### Problem requirements
What is needed is an exact copy of the records below, minus any pictures.

### Materials provided
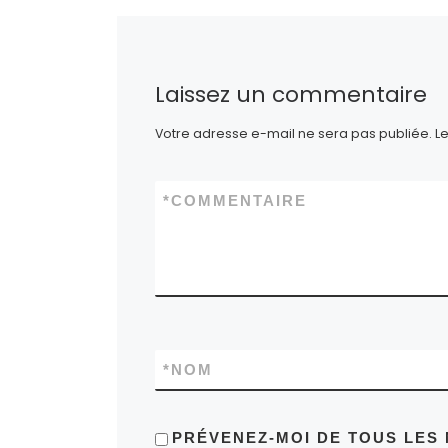
Laissez un commentaire
Votre adresse e-mail ne sera pas publiée.
L
*
COMMENTAIRE
*
NOM
PRÉVENEZ-MOI DE TOUS LES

### Result of this exercise
Laissez un commentaire
Votre adresse e-mail ne sera pas publiée.
L
*
COMMENTAIRE
*
NOM
PRÉVENEZ-MOI DE TOUS LES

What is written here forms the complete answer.